La société française est devenue une sorte de grenade dégoupillée, une société dirigée par un individualisme forcené, où des ploutocrates vendent du « rêve » méritocratique – si on veut, on peut ; ou mieux : travailler plus pour gagner plus –, là où ils se sont imposés par leur héritage familial et la cooptation généralisée qui régit une majorité des postes à responsabilité, et où surtout le politique a compris qu’il fallait diviser pour mieux régner.

Perdu dans cet océan d’absurdités et de paradoxes insolubles, le gentil peuple n’a plus qu’une solution : se raccrocher à ce qu’il comprend, ce qu’il vit au jour le jour, à savoir la violence au quotidien (sans que l’on se demande vraiment de quoi cette violence est la conséquence…) et le fait divers ; se raccrocher aussi aux propos qui flattent ses instincts naturels de défense (en effet, quand tout va mal, le repli sur soi s’accompagne souvent d’un retour à l’instinct, le cerveau sur la touche « off »).
Ainsi, le peuple est diverti, se trompe de colère et dirige sa haine vers des évènements ponctuels sans possibilité de penser « ensemble » à une autre société. Panem et circenses. Les jeux modernes sont mé(r)diatiques.

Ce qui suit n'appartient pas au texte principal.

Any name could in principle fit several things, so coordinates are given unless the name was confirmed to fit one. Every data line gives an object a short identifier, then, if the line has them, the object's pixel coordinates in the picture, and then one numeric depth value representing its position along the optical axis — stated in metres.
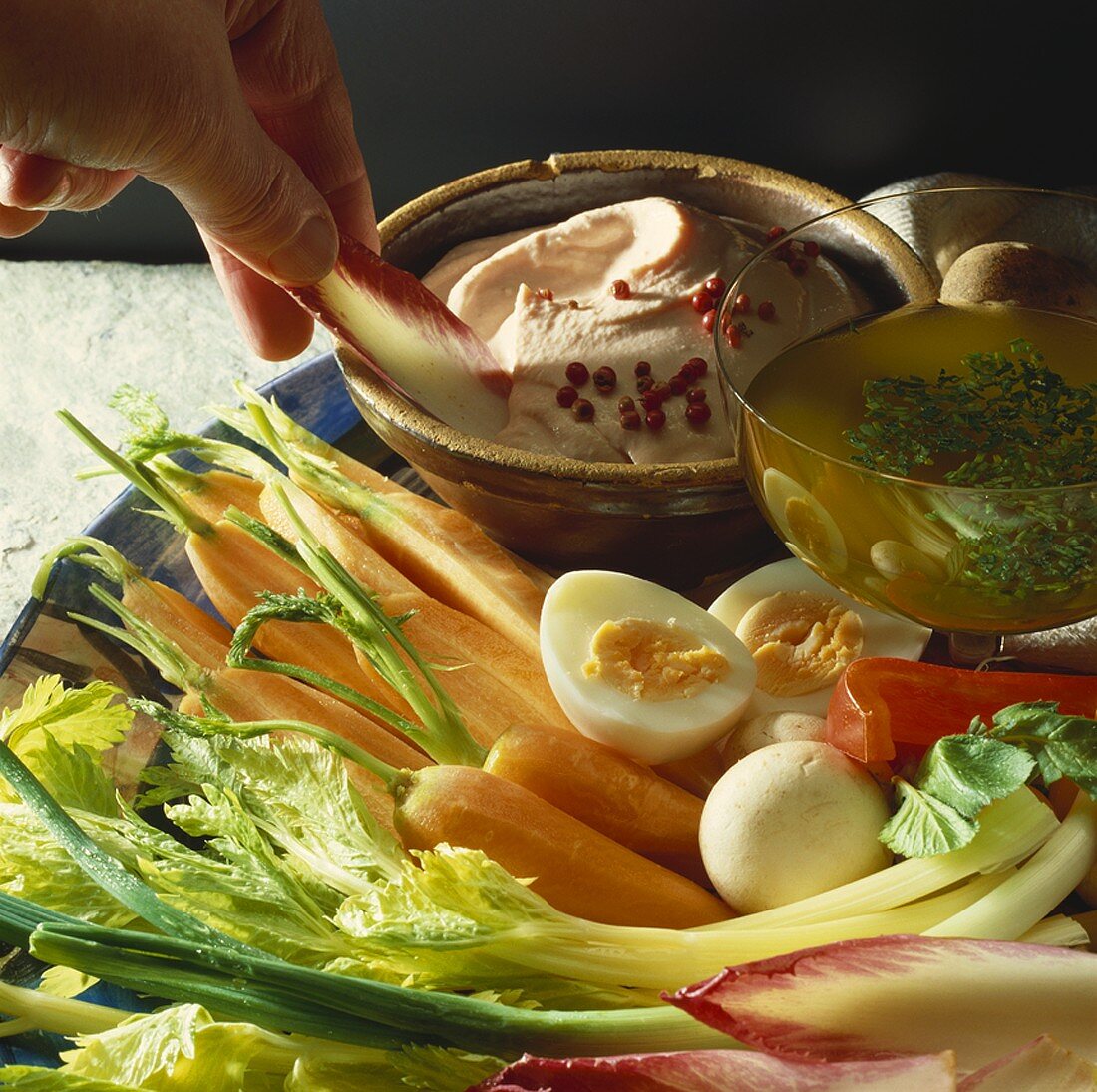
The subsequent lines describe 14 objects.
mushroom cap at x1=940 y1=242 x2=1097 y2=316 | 0.73
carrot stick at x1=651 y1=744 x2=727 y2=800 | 0.70
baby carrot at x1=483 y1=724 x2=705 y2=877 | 0.68
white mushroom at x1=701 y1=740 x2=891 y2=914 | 0.66
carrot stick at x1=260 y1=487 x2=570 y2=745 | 0.71
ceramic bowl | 0.72
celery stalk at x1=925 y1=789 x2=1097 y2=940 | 0.64
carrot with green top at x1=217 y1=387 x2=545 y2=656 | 0.74
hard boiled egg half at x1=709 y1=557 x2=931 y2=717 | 0.71
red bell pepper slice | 0.67
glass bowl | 0.65
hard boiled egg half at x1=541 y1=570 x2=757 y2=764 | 0.69
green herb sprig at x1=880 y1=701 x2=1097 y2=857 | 0.64
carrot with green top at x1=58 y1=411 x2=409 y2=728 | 0.73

Peu importe que plusieurs millions de français vivent sous le seuil de pauvreté (disons que cela doit être leur faute, ils n’ont pas su saisir leur chance), peu importe que les riches grugent le fisc en ruinant la France (50 milliard d’euros d’évasion fiscale par an, c’est juste infiniment plus que la gruge à la sécurité sociale, mais on paye tellement d’impôts en France, n’est-ce pas justice que d’essayer de cacher son blé ?), peu importe que le taux de radiation à Pôle emploi dépasse celui de Fukushima, peu importe qu’une simple taxe sur les flux financiers puisse rapporter des dizaines de milliards d’euros par an mais qu’on nous explique que c’est IM-POS-SI-BLE, peu importe que l’on continue à détruire notre planète (le GIEC est forcément un repaire de gauchistes lui aussi), peu importe que nos élites soient corrompus jusqu’à l’os, car finalement ce que veut le beauf, ce n’est pas une société où tout le monde mangerait à sa fin et où l’on réduirait les écarts entre riches et pauvres, ce qu’il veut, c’est juste faire partie des riches. Ainsi, il pourra détruire la planète avec ses potes millionnaires en regardant les pauvres crever la dalle (qui n’avait rien demandé en plus, cette pauvre dalle). Après moi le déluge (enfin, après lui plutôt… parce que moi je suis pas millionnaire, et c’est pas trop mon but dans la vie).

La politique est finalement devenue l’art de récupérer la merde médiatique afin de draguer les beaufs. Sarkozy l’avait bien compris. Notons que cela ne lui a pas forcément réussi.